##### Lesetext #####

Diese Jugendkultur verbindet ideologisch
soziale Phänomene mit menschenverachtenden und neofaschistischen Erklärungsansätzen. Dabei
greift sie auf weit verbreitete Ressentiments gegenüber bestimmten Bevölkerungsgruppen sowie
tradierte bzw. über die bürgerlichen Medien transportierte Denkmuster zurück. Ihr Lifestyle
und ihre Dresscodes wirken bis weit in breite Bevölkerung hinein und sind in manchen Gegenden
Deutschlands die dominante Jugendkultur. Aufgrund der unterschiedlichen gesellschaftlichen Erfahrungen,
bedingt durch die deutsche Teilung und politische Wende in der DDR, ist es sinnvoll, die Entwicklung der
radikalen Rechten in den alten und neuen Bundesländern getrennt zu betrachten.
Die DDR-Gesellschaft war ein Zwischending, ein instabiles Etwas zwischen Kapitalismus und Sozialismus:
es gab zwar die Abschaffung des Privateigentums an Produktionsmitteln und soziale Errungenschaften, mit der
Herrschaft der Partei hatte sich jedoch eine neue privilegierte herrschende Klasse herausgebildet, die
über einen umfangreichen Macht- und Repressionsapparat verfügte und gewisse Privilegien genoss.

##### Datenteil #####

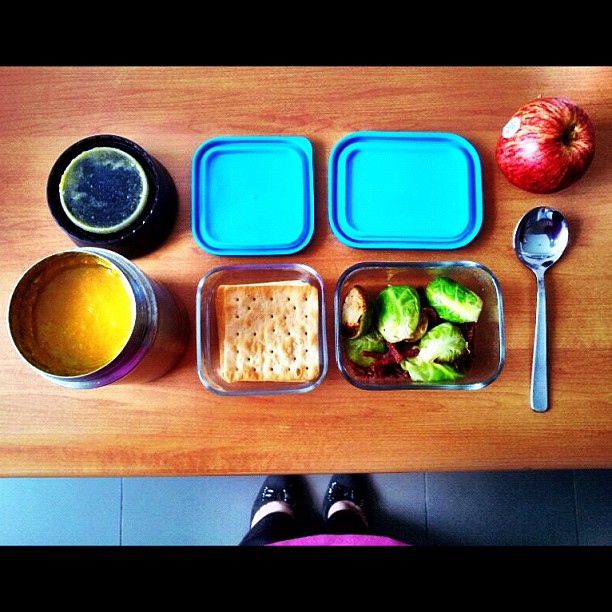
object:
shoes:
[254, 475, 365, 506]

#####

◆ Deine Aufgabe
Tippe den Abschnitt aus dem Lesetext zwischen „Diese Jugendkultur verbindet“ und „getrennt zu betrachten.“, beide Stellen eingeschlossen, genau ab. Die Auflistung steht für sich und hat mit dem Lesetext nichts zu tun.

◆ Erledigte Aufgabe
Diese Jugendkultur verbindet ideologisch
soziale Phänomene mit menschenverachtenden und neofaschistischen Erklärungsansätzen. Dabei
greift sie auf weit verbreitete Ressentiments gegenüber bestimmten Bevölkerungsgruppen sowie
tradierte bzw. über die bürgerlichen Medien transportierte Denkmuster zurück. Ihr Lifestyle
und ihre Dresscodes wirken bis weit in breite Bevölkerung hinein und sind in manchen Gegenden
Deutschlands die dominante Jugendkultur. Aufgrund der unterschiedlichen gesellschaftlichen Erfahrungen,
bedingt durch die deutsche Teilung und politische Wende in der DDR, ist es sinnvoll, die Entwicklung der
radikalen Rechten in den alten und neuen Bundesländern getrennt zu betrachten.